Ray Comfort seems to get the foundations behind Christianity and atheism mixed up in his latest post:

There is no fear of punishment for the Christian. Rather, that’s what the atheist has to deal with. He is 99% percent sure that there is no God and that Hell doesn't exist. It's the 1% that causes the fear. It's the little hole in his parachute. That fear may be a molehill today, but it will become a mountain just before death. The atheist is indeed, in a "poor way."

But for the Christian, there is no fear at all. Our punishment fell on the Savior, so we are free from the terrors of eternal justice. We are told in Scripture that we can even have "boldness" on the day of Judgment (1 John 4:17).

Says the man whose entire religion is based on the idea that failure to comply with its doctrines and deity’s will lead to eternal suffering in a fiery underworld. Yes, Christians are driven by fear – their entire faith is.

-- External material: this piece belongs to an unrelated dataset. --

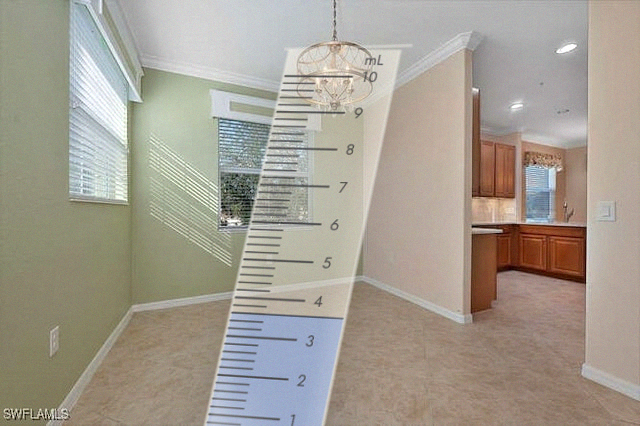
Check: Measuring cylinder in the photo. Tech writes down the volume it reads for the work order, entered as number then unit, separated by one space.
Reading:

Fear that stepping out of line or not being pious enough will see them cast away to Hell forever and ever with no chance at forgiveness following the inevitable moment where all their sins will be bared for the ultimate Judgment.

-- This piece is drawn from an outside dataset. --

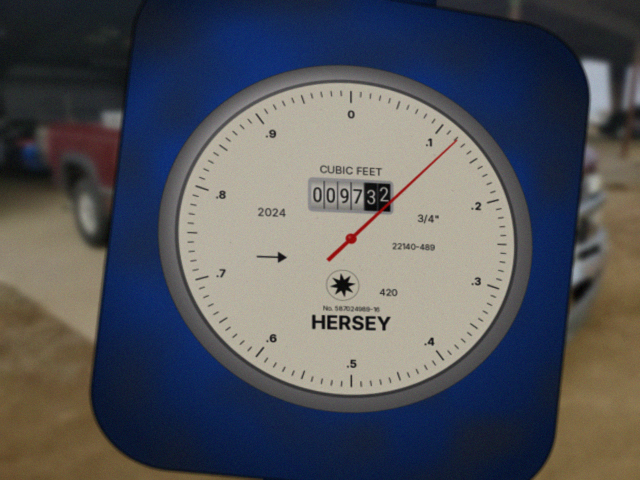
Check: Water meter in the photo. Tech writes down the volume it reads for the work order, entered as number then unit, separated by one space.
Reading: 9732.12 ft³
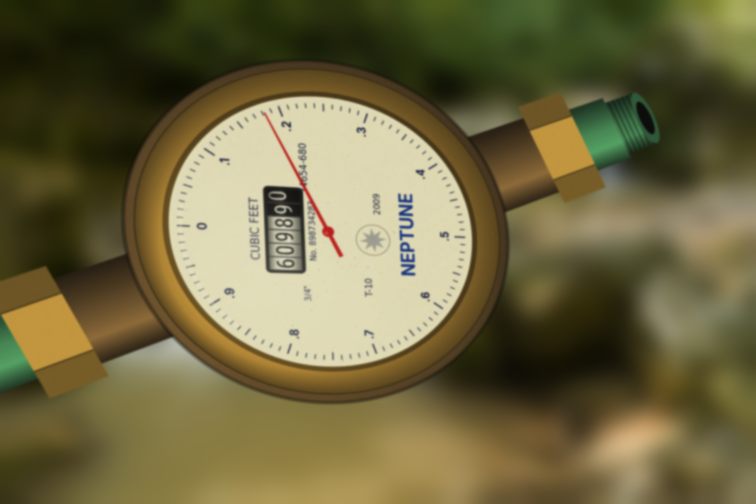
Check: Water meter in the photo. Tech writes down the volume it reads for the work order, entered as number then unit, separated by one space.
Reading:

Whereas, the greatest thing that atheists fear is, well, getting shot or blown up by rabid religionists, really. Other than the rest of the fears that come with life. Comfort is wrong (shocker) when he says that atheists are 99% certain of God’s inexistence and that the remaining 1% of doubt is what strikes fear into our hearts, or whatever. We say we are 99(.999)% certain that God and other deities don’t exist simply to avoid saying that we are 100% certain, which would then imply that we know they don’t exist, which is simply not true. We do not possess knowledge of a lack of being of supernatural entities in the sky; merely a strong certainty. And, as far as I know, being quite certain that Hell doesn’t exist seems to make it preposterous to announce that, therefore, we fear it. You know, seeing as we don’t believe in it. Much in the same manner that I don’t fear being attacked by werewolves just because we can’t prove they don’t exist (“proving a negative” and all that).